Even if Governor Schwarzenegger's proposal were to pass, it would move higher ed funding from 7.5% to 10% of a state general fund base that has just shrunk 20%. A meaningful future promise would have been rooted in real dollar outlays to UC and CSU corrected for inflation. This is how actual revenue needs and expenditures are calculated, and how the baselines in ours and other budget reports are measured. The Governor is promising only a low "new normal," with the hook being that the higher ed low would at least be higher than that of the prison system.
None of this is going to happen for years, if ever. In the meantime, were Governor Schwarzenegger to make good on his recent discovery that universities produce more social value than do overcrowded prisons, he would reverse the cuts that he himself imposed on UC and CSU last year. He would grant the Regents's budget request for an additional $913 million over last year's slashed base. Instead, he is proposing the restoration of 40% of the Regents modest restoration request, or about the same amount as the one-time February 2009 cut, leaving the new low baseline intact.
The Governor has absolutely no political reason to do any better than this. UCOP and the Senate's Top Two immediately lined up behind his proposal for better funding in the future. This removed any pressure on the Governor to produce better funding now.
In a better world -- for example the state of Oregon -- the higher education establishment would be hammering the capitol for the kind of tax increases and tax rationalization that would put the state's public services on the level that basic Keynesian recovery requires, to say nothing of future growth. This would mostly involve reversing Arnold's own foolish tax cuts, and plugging new corporate loopholes opened as recently as last year.

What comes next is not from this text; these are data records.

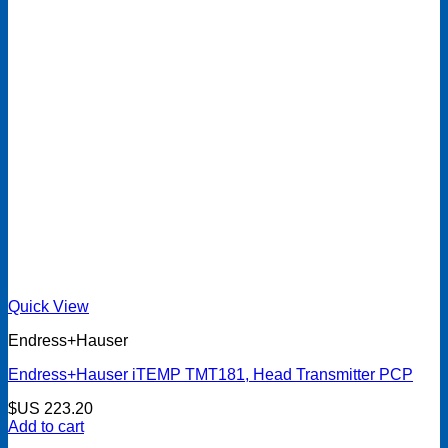
Quick View
Endress+Hauser
Endress+Hauser iTEMP TMT181, Head Transmitter PCP
$US
223.20
Add to cart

But with UC's leadership publicly back in Arnold's camp, there is no united higher ed front pushing for immediate, decisive, stimulus-producing public funding. UC faculty, staff, and students are forced back in the position of pushing well beyond their own leadership, and state hooverizing, stagnating and downsizing can continue as envisioned and implemented by minority Republican rule for the past 30 years.
This minority has no idea what to do with the eclectically brilliant internationally multiracial California that we actually have -- other than to cut public sector capacities and increase inequality. So in 2010 it will be up to us to represent UC and CSU financial needs that make universities central actors in the rebuilding of California society.